2025年08月10日
7月の本
あー、暑い。一日何回言ってるんだろうか、でも暑い。
そんな7月に読んだ本は、これまた暑さを増幅させそうな感じの一冊。
・魚藍観音記 - 筒井康隆

うっすら話には聞いていましたが、ついにこの本を手にとる日がやってきた笑
帯には『発禁覚悟!』の文字が。
あぁ、この表紙を開いたらどうなってしまうのだろう。無事に娑婆へ戻ってこられるのだろうか。
ってなことで、恒例の超あらすじ~。
『魚藍観音記』さらわれた三蔵を助けるために、観音様の力を借りにやってきた孫悟空だったが…。
『市街戦』世の中は戦闘中。
非日常な状況の下、極めて日常的なホームドラマの撮影に臨む俳優たち。
『馬』上司がくれたのは、若い少女の外見をした馬。
馬なのか人なのか。戸惑うわたしは一つの答えにたどり着く。
『作中の死』 新聞の連載小説の登場人物のモデルは自分だった!興味半分で読み始めた男はどんどんのめり込んでいく。

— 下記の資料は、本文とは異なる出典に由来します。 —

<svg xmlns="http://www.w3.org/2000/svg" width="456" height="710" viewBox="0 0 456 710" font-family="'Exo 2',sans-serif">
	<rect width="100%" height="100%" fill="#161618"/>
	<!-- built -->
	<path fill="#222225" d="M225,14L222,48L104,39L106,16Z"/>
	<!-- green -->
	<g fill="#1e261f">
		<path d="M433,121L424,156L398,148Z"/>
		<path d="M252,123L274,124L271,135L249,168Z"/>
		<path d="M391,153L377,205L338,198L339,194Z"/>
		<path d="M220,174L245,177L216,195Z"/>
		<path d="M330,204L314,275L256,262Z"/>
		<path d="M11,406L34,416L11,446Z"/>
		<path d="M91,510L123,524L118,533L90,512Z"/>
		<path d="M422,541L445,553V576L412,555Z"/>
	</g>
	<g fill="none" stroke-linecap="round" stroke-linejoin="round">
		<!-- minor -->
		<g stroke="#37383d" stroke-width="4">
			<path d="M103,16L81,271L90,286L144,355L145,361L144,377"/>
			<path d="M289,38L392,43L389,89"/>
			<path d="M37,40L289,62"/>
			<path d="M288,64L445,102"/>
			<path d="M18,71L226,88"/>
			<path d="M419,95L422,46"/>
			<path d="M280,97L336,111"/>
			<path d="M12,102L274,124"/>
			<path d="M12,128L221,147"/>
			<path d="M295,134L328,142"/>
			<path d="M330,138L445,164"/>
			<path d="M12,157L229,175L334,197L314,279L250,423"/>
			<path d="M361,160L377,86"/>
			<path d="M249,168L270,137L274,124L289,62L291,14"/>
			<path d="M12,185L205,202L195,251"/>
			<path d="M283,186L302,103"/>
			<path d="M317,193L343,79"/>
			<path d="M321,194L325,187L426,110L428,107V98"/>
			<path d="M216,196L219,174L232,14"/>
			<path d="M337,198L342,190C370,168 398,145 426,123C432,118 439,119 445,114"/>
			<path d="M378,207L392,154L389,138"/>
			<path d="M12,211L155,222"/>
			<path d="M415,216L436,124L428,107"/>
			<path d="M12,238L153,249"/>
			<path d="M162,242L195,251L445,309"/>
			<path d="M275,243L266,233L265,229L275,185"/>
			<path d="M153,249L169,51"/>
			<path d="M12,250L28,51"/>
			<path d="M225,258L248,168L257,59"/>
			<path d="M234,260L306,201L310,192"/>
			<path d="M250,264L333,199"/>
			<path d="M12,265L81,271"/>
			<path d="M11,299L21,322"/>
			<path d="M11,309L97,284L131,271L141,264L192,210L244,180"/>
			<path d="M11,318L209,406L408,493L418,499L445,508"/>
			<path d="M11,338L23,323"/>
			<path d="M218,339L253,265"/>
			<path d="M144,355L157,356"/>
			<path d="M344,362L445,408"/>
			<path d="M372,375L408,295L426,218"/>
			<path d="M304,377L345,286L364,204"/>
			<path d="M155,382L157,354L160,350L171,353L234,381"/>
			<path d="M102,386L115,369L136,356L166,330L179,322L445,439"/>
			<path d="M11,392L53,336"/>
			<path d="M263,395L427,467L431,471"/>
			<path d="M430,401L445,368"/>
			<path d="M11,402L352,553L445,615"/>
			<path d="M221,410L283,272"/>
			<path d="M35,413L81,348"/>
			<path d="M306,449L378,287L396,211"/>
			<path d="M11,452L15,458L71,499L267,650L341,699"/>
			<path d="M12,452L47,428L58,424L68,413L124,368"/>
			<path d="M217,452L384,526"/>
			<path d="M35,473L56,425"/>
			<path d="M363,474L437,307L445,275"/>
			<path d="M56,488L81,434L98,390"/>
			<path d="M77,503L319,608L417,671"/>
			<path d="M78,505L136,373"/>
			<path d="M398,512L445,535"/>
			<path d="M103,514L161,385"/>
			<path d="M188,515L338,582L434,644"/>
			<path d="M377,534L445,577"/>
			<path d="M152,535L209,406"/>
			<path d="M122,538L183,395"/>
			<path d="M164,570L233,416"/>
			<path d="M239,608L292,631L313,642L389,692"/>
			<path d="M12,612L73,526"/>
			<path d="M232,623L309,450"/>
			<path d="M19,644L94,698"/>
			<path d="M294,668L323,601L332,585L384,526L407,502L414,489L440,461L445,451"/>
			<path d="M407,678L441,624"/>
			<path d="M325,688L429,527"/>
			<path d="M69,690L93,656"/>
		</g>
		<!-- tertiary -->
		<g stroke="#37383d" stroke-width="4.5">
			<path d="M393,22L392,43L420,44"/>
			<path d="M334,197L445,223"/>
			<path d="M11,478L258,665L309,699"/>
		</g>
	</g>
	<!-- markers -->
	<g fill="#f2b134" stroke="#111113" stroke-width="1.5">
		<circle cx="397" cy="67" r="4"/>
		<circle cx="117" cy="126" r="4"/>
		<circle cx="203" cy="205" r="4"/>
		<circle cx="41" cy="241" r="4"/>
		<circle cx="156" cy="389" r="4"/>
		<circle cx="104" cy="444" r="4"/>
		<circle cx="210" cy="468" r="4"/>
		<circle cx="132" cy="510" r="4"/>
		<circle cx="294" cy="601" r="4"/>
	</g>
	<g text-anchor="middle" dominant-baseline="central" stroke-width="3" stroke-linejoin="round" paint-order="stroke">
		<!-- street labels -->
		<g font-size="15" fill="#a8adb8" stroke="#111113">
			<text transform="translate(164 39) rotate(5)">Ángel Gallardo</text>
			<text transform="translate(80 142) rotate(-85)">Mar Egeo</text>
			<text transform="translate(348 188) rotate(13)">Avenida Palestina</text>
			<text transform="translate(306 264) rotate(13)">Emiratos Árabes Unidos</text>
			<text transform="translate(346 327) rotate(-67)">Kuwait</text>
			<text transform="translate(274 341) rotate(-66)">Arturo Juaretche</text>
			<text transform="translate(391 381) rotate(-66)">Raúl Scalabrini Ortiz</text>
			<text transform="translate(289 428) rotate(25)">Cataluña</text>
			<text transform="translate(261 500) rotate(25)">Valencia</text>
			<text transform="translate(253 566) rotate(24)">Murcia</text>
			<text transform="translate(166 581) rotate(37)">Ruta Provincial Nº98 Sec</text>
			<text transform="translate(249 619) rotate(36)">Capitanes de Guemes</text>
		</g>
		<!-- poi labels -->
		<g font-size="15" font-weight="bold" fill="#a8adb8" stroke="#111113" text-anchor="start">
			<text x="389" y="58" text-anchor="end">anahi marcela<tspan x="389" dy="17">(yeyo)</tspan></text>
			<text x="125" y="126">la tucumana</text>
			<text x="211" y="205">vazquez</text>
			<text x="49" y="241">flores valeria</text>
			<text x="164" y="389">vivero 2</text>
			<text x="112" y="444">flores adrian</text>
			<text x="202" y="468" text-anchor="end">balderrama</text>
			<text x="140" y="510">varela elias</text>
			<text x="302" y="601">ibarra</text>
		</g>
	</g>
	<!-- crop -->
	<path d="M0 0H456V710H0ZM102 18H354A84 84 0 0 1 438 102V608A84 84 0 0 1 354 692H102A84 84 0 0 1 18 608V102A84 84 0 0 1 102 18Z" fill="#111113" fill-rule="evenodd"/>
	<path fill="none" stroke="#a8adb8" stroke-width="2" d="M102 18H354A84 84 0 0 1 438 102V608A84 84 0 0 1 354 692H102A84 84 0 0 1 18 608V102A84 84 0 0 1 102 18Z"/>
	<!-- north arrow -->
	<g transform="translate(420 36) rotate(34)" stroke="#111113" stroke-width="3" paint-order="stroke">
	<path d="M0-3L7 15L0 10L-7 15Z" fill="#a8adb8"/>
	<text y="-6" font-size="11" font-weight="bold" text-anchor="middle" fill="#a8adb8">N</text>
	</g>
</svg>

『ラトラス』人間と我が種族の争い。しかし、意外なことで俺は足をすくわれて…。
『分裂病による建築の諸相』建築関係者の中に分裂病の者が存在する場合の建築様式に現れる特徴についての実例。
『建物の横の路地には』目元涼しげな少年、死んだおじいちゃんにおばあちゃん、愚連隊に娼婦。路地には不思議な出会いがある。

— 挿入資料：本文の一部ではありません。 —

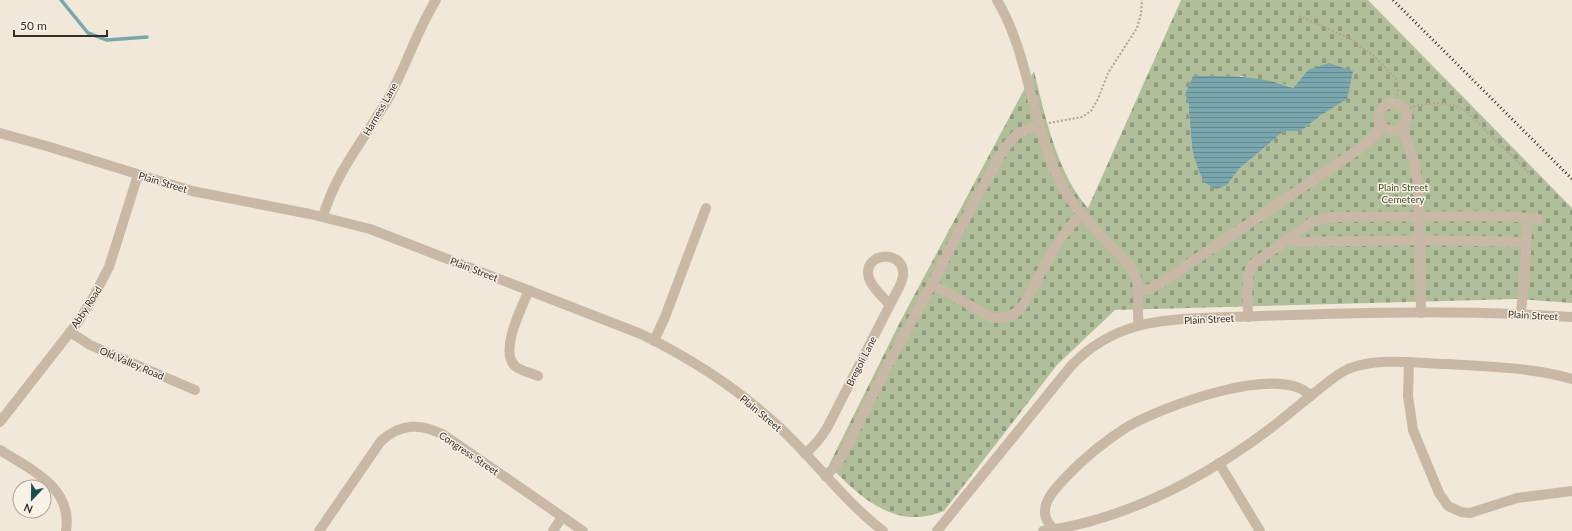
<svg xmlns="http://www.w3.org/2000/svg" width="1572" height="531" viewBox="0 0 1572 531" font-family="Lato,sans-serif">
	<defs>
		<pattern id="cemetery-stones" width="16" height="16" patternUnits="userSpaceOnUse"><rect width="16" height="16" fill="#b0bf9a"/><path d="M2 7V4a2 2 0 0 1 4 0v3zM10 15v-3a2 2 0 0 1 4 0v3z" fill="#909b7e"/></pattern>
		<pattern id="water-rules" width="6" height="5" patternUnits="userSpaceOnUse"><rect width="6" height="5" fill="#79a7ad"/><path d="M0 2.5h6" fill="none" stroke="#64888d"/></pattern>
	</defs>
	<rect width="100%" height="100%" fill="#f1e8da"/>
	<path fill="url(#cemetery-stones)" fill-rule="evenodd" d="M1181,0H1368L1572,208V303L1517,299L1115,310L1057,365L944,511C896,531 860,498 829,465L901,320L1034,71C1045,116 1057,173 1088,208ZM1308,70L1321,115L1301,131H1284L1239,169L1227,185L1192,148L1188,100L1241,76L1283,84L1293,88Z"/>
	<path fill="url(#water-rules)" d="M1329,63L1353,71L1347,99L1321,115L1301,131H1284L1239,169L1227,185L1216,189L1204,182L1198,169L1192,148L1188,100L1185,95L1193,76C1227,76 1261,75 1293,88L1308,70Z"/>
	<g fill="none" stroke-linecap="round" stroke-linejoin="round">
		<path stroke="#79a7ad" stroke-width="3.5" d="M61,0L88,33L107,40L147,37"/>
		<g stroke="#b4a290" stroke-width="2" stroke-dasharray="2 2" stroke-linecap="butt">
			<path d="M1299,16L1349,38L1375,57L1396,79L1398,90L1396,103"/>
			<path d="M1406,110C1423,101 1453,100 1468,113L1532,176"/>
			<path d="M1049,123L1082,117L1091,111L1098,99L1108,73L1137,28L1141,14L1142,0"/>
		</g>
		<g stroke="#c9b8a6" stroke-width="10">
			<path d="M997,0C1029,54 1031,121 1058,178C1070,203 1088,222 1107,242C1117,253 1131,264 1136,277C1141,291 1136,309 1139,325"/>
			<circle cx="1393" cy="117" r="14"/>
			<path d="M1402,128L1414,161L1417,178L1419,202L1421,313"/>
			<path d="M0,133L50,147L192,191L310,214L370,229L641,334C690,358 737,388 777,425C814,459 843,500 883,531"/>
			<path d="M323,217C335,173 365,138 388,99C406,67 416,32 436,0"/>
			<path d="M1289,238L1291,241L1298,242L1420,240L1526,242"/>
			<path d="M932,284L991,317C1005,321 1016,315 1024,304C1039,277 1059,234 1081,215"/>
			<path d="M529,290C522,307 499,351 515,366C521,371 531,373 538,376"/>
			<path d="M1138,291L1150,289L1161,283L1365,145L1383,127"/>
			<path d="M1521,314L1526,253L1527,218"/>
			<path d="M1248,317C1248,302 1245,277 1252,265L1312,222L1330,217L1505,216L1539,219"/>
			<path d="M70,332L90,345L195,390"/>
			<path d="M654,341L665,317L706,208"/>
			<path d="M1409,362L1408,396L1413,430L1439,493L1448,506L1461,512L1470,513L1517,498L1572,491"/>
			<path d="M0,422L78,322L94,296L109,267L138,175"/>
			<path d="M0,450C31,470 73,487 66,531"/>
			<path d="M805,454C814,446 821,438 827,428L896,293C899,288 902,282 903,276C906,248 861,252 869,278C872,288 883,297 890,305"/>
			<path d="M1219,463L1260,531"/>
			<path d="M825,476L835,467L842,456L889,363L932,284L971,208L1004,149L1018,133L1038,126"/>
			<path d="M319,531L381,441C401,423 421,423 444,435L583,531"/>
			<path d="M553,531L562,517"/>
			<path d="M937,531L1071,366C1089,347 1112,333 1138,326C1175,316 1222,318 1261,316C1365,312 1468,310 1572,317"/>
			<path d="M1043,531C1124,520 1202,479 1267,431C1283,419 1298,406 1314,393C1325,385 1335,375 1348,369C1378,357 1415,363 1447,364C1489,367 1531,367 1572,379"/>
			<path d="M1055,531C1050,525 1044,519 1045,510C1046,497 1058,486 1066,477C1084,458 1105,441 1127,427C1162,407 1279,362 1311,396"/>
		</g>
		<path stroke="#352c27" stroke-width="3" stroke-dasharray="1 3" stroke-linecap="butt" d="M1393,0L1572,179"/>
	</g>
	<g text-anchor="middle" stroke-width="3" stroke-linejoin="round" paint-order="stroke">
		<g font-size="10" fill="#352c27" stroke="#f9f1e6">
			<text transform="translate(380 109) rotate(-60)" y="4">Harness Lane</text>
			<text transform="translate(163 182) rotate(17)" y="4">Plain Street</text>
			<text transform="translate(474 269) rotate(21)" y="4">Plain Street</text>
			<text transform="translate(86 307) rotate(-57)" y="4">Abby Road</text>
			<text transform="translate(1533 315) rotate(3)" y="4">Plain Street</text>
			<text transform="translate(1209 319) rotate(-3)" y="4">Plain Street</text>
			<text transform="translate(861 361) rotate(-63)" y="4">Bregoli Lane</text>
			<text transform="translate(132 363) rotate(23)" y="4">Old Valley Road</text>
			<text transform="translate(761 413) rotate(40)" y="4">Plain Street</text>
			<text transform="translate(469 453) rotate(34)" y="4">Congress Street</text>
		</g>
		<g font-size="10" fill="#41532b" stroke="#f9f1e6">
			<text x="1403" y="191">Plain Street<tspan x="1403" dy="12">Cemetery</tspan></text>
		</g>
	</g>
	<g transform="translate(32 499) rotate(202)"><circle r="19" fill="#f9f1e6" stroke="#aba29a"/>
	<path d="M0-3L7 15L0 10L-7 15Z" fill="#1d4e55"/>
	<text y="-6" font-size="11" font-weight="bold" text-anchor="middle" fill="#352c27">N</text>
	</g>
	<path d="M14 30v6h93v-6" fill="none" stroke="#352c27" stroke-width="2"/>
	<text x="20" y="30" font-size="12" fill="#352c27" stroke="#f9f1e6" stroke-width="3" paint-order="stroke">50 m</text>
</svg>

『虚に棲むひと』強烈な個性の美しい彼女。彼女をモデルに書いた小説。
現実離れした個性はまさに小説の中でしか出会わない類いのものだ。
『ジャズ犬たち』空き地で行われる犬たちによるジャズの演奏。黄色い声援を送るのはおニャン子たち。しかし、空き地周辺の住民にとっては騒音でしかない。
『谷間の豪族』妻の実家へ行くには谷へ続く長い石段を降りなければならない。俺は気づいていなかった。下るということは上らなければ此処から抜け出すことが出来ないということに。
ふぅ。これが本書を読み終わった時の私の心情。なんか、色んな意味でお腹いっぱいなのである。
タイトルの『魚藍観音記』は、信仰篤い人が読んだら憤死してしまうんじゃないかと気をもんでしまいそうな話。後の話もどんだけキワモノ揃いな本かと思ったが笑、様々なテイストの話がありましたなぁ。クセ強めの話から、ホッとする(あくまで本作の中での相対的な感覚だが)話など。
個人的に面白かった話は、『市街戦』『作中の死』『分裂病による建築の諸相』『谷間の豪族』。
『市街戦』はナンセンス極まりない設定ではあるが、見事なまでの役者魂、そして制作陣の熱量を見せられると、「こんなことがあってもいいよね~」なんて思ってしまう。いや、絶対にこんなシチュエーションは無いんだけど。
『作中の死』こういう読者っているんだろうなぁ。何事ものめりこみ過ぎるのは良くないね。一歩間違えば狂気の沙汰だ。
『分裂病~』こだわりの建築も、こだわりの方向が違えばたちまちそこはある種の地獄。実際にこんな家があったら面白いだろうなーいやいや、地獄だって!
『谷間の豪族』他の話がアレなので、読み始めは普通(=安心して読めそう)な気がしたが、すぐに思い違いだと気づく笑。字面だけ追っているよりも、頭の中で映像化してみた方がある種の奇妙さが際だってくる。最後は「マジか!」ってオチ。